- [ACTIVITY]: Copy, from the entries below, each line in which the string "been" appears.

[[ MATERIAL SUPPLIED, beginning ]]

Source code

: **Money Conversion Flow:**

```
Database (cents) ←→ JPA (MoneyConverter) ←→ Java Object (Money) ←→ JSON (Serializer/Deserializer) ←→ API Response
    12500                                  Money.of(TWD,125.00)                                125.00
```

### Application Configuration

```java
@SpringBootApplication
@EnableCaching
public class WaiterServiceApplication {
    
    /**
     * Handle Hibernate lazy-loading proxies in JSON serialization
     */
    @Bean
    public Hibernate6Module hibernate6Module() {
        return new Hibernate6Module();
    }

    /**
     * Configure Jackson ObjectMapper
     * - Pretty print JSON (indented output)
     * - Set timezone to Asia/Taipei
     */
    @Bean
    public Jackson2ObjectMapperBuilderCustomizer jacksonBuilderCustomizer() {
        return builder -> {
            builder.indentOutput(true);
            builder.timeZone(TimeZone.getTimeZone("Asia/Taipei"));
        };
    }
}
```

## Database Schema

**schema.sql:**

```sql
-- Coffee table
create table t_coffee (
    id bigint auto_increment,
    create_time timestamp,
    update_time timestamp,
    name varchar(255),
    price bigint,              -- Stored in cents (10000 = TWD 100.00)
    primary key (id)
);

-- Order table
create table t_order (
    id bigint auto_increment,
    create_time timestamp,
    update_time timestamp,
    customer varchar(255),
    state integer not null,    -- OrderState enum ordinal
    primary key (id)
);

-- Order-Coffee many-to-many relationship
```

[[ MATERIAL SUPPLIED, end ]]
[[ MATERIAL SUPPLIED, beginning ]]

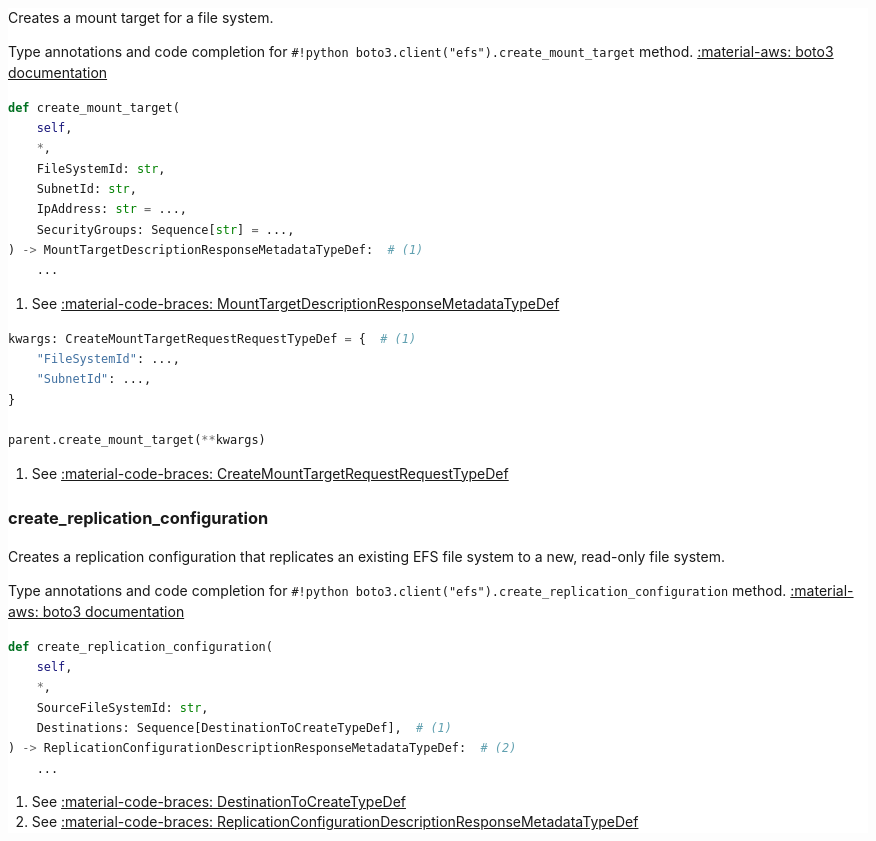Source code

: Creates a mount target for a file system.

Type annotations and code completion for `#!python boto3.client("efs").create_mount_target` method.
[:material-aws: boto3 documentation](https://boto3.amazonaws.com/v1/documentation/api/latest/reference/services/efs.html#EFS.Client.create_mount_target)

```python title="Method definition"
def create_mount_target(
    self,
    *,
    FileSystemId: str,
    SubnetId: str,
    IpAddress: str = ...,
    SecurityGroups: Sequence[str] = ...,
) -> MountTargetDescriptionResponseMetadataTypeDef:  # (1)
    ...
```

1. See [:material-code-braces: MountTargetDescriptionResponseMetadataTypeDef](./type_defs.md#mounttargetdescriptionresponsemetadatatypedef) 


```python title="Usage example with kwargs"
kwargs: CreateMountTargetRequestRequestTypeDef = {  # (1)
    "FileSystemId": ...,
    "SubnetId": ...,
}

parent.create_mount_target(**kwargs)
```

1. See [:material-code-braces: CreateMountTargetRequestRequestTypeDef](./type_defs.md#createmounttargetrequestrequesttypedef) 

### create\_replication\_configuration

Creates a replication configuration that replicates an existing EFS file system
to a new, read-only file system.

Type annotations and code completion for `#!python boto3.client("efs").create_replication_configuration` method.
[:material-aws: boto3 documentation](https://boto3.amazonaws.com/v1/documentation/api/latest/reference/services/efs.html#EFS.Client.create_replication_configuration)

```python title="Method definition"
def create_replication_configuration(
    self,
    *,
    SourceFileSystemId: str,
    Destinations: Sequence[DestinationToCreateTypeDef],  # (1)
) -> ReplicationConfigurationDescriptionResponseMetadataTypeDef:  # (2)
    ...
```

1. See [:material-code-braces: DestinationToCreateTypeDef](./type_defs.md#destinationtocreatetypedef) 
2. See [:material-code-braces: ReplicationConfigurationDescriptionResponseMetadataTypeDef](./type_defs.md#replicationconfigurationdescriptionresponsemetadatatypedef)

[[ MATERIAL SUPPLIED, end ]]
[[ MATERIAL SUPPLIED, beginning ]]

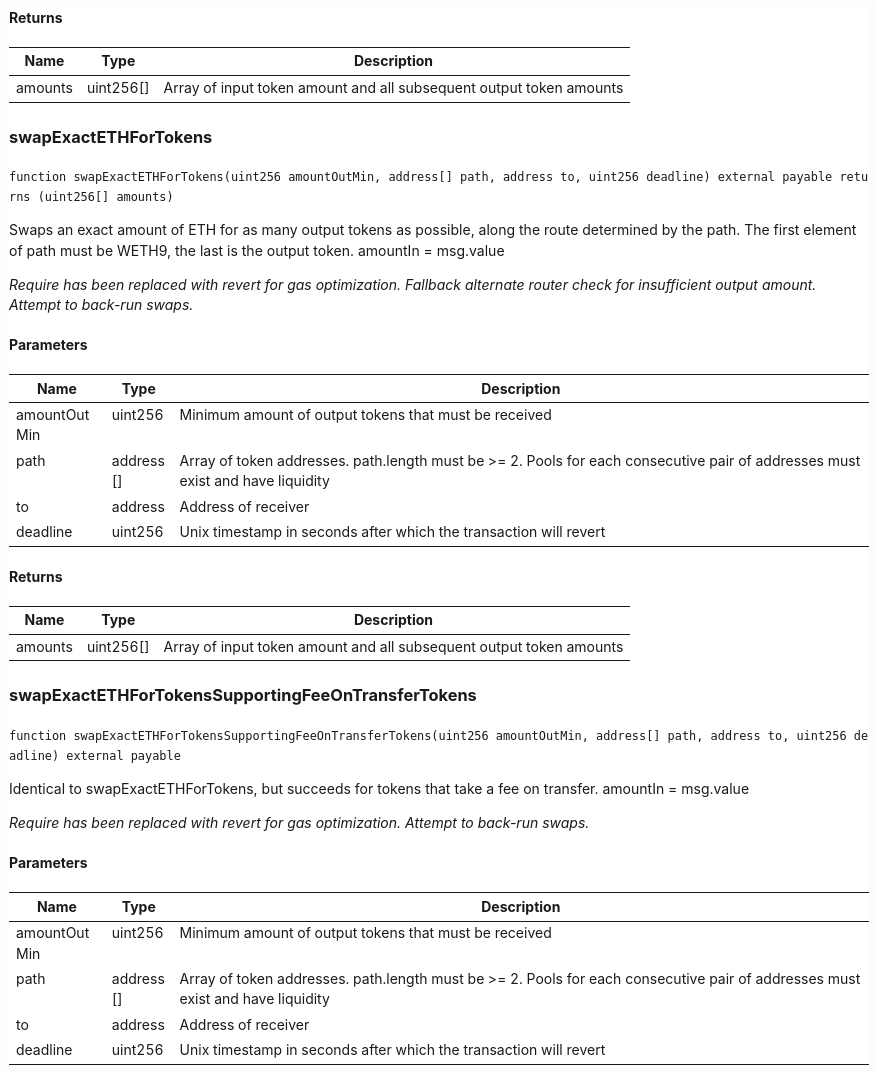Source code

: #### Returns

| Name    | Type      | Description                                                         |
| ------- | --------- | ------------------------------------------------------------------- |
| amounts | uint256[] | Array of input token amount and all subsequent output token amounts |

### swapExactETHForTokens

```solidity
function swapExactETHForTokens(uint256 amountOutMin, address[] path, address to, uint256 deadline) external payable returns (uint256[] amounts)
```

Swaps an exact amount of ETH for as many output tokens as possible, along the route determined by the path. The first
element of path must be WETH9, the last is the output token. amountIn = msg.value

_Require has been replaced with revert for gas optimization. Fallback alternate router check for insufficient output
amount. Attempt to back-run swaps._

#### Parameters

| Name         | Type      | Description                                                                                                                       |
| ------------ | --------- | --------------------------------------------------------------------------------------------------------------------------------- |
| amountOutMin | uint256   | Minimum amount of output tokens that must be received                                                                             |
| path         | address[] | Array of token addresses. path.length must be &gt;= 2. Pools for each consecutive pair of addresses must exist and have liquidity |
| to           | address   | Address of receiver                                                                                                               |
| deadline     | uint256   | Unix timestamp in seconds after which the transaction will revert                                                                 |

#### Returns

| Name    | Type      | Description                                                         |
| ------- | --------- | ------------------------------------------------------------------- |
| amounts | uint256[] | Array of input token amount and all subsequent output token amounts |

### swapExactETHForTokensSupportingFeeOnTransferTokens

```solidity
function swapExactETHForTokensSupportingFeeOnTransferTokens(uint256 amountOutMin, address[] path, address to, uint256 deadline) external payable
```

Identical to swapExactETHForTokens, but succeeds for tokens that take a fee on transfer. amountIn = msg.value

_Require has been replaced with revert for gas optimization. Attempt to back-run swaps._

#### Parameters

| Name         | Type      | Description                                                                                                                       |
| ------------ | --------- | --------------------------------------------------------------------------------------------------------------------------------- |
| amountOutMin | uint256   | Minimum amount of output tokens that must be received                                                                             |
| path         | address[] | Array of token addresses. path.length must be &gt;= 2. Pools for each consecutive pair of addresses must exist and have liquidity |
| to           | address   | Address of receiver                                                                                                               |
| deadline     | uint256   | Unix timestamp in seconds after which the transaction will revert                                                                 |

[[ MATERIAL SUPPLIED, end ]]

- [RESPONSE TO THE EXERCISE]:
_Require has been replaced with revert for gas optimization. Fallback alternate router check for insufficient output
_Require has been replaced with revert for gas optimization. Attempt to back-run swaps._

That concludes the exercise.